There is, I've concluded, no substitute for the chance to try something new and expand your drinking horizons. Everyone enjoys it. I'm always amazed, consequently, by how little use is made of tasting serves and samples in pubs and restaurants as a way of getting customers to try something new. The key, after all, to maximising profits and minimising the problems associated with those profits is to have a happy, interested, enthusiastic and well-informed clientele rather than one that is merely fuelling an addiction or drinking its way to oblivion.

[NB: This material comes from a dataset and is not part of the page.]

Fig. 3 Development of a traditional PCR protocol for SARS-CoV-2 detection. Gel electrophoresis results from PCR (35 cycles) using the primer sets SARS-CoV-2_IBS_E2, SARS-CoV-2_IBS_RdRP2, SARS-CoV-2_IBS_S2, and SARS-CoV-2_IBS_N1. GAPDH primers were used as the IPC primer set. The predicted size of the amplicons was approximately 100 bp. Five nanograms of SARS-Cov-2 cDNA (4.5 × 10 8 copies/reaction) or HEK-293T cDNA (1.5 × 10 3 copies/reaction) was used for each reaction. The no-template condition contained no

If, as the BBPA claims, 76% of all spirits and 84% of all wines are served at home, and the total percentage of alcohol consumed at home is increasing by as much as 9% a year, then a radical rethink of the choice available in most pubs would seem to be called for.

Price may be one reason why more and more people drink at home, but it's by no means the only one. Choice, I suspect, is every bit as important. For most drinkers, the off-trade provides a far greater choice of interesting beers, wines and spirits than the on-trade.

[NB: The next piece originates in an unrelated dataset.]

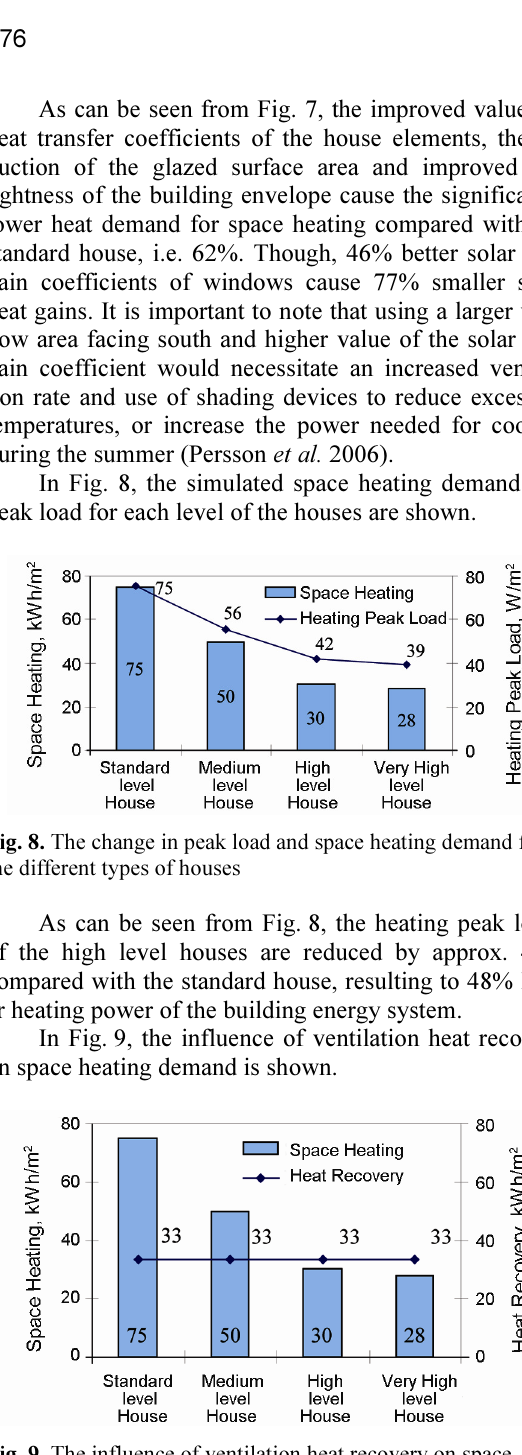
Fig. 9. The influence of ventilation heat recovery on space heating demand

Any restaurateur who is serious about creating a good wine list quickly learns that the secret is to find a range of interesting wines that you won't find on supermarket shelves. Licensees should take note.

Obviously the range of drinks has to be appropriate to the location and the clientele, and no one is expecting a wine list the size of War and Peace in a community local. But there are few pubs anywhere that couldn't usefully expand their selection with, for example, a range of unusual bottled beers, a choice of wines that gets off the familiar branded track, or a small collection of malt whiskies.

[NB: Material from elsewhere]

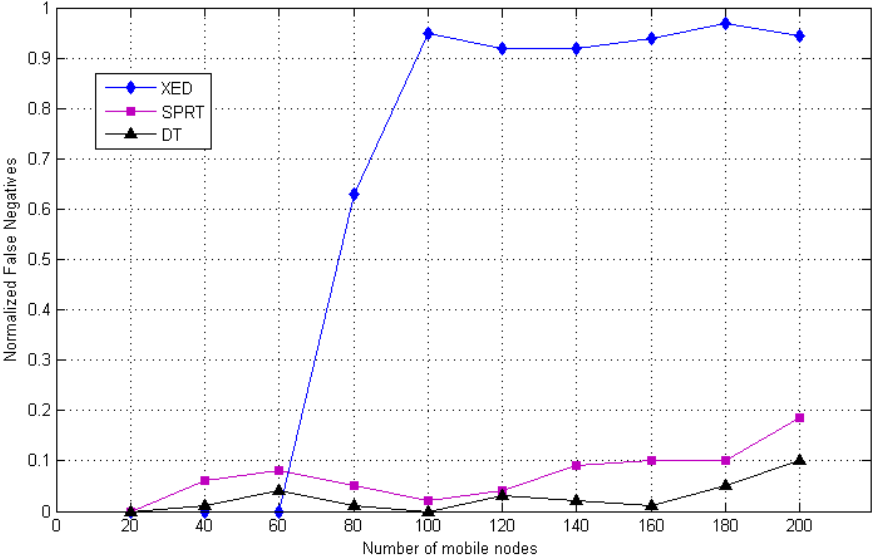
Figure 16. Comparison of simulated value of false negative rate of the DT (hybrid) detection with SPRT and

It doesn't matter too much, in truth, what your enthusiasm is; it's communicating it that's important, and getting your customers to try something different that sparks the imagination and opens up the sensual horizon.

Chilean wines, Trappist ales, Spanish brandies, Calvados, Polish vodkas: whatever you enjoy most is what you'll sell best. Merely pushing what you have been told to, or what offers the best margins, will always be doomed to failure in the long run.

Samples don't have to be free

Tasting samples, remember, don't have to be given away. At this time of year, there are few greater pleasures in the wine regions of Germany and Austria than setting off on wine-tasting tours of growers' cellars.

In many cases, what you'll buy will be a little carousel of five or six wines in small samples, giving you a chance to taste and compare different wines.

You don't have to scrimp on the serve-size in order to expand your customers' horizons. I used to know a sommelier who ran a list of 400 wines in his hotel-restaurant, any one of which was available by the glass on request.

How did he do it?

What, I used to wonder, if someone wanted a glass of something obscure and the next customer for it wandered in five weeks later? I was looking at it in the wrong way, he told me.

If you open a bottle for someone, just make sure you sell the rest of that bottle to four or five other customers within a day or two.

And no matter how expensive or obscure the wine, he could always do it because customers respond so well to the host's passion, excitement and enthusiasm.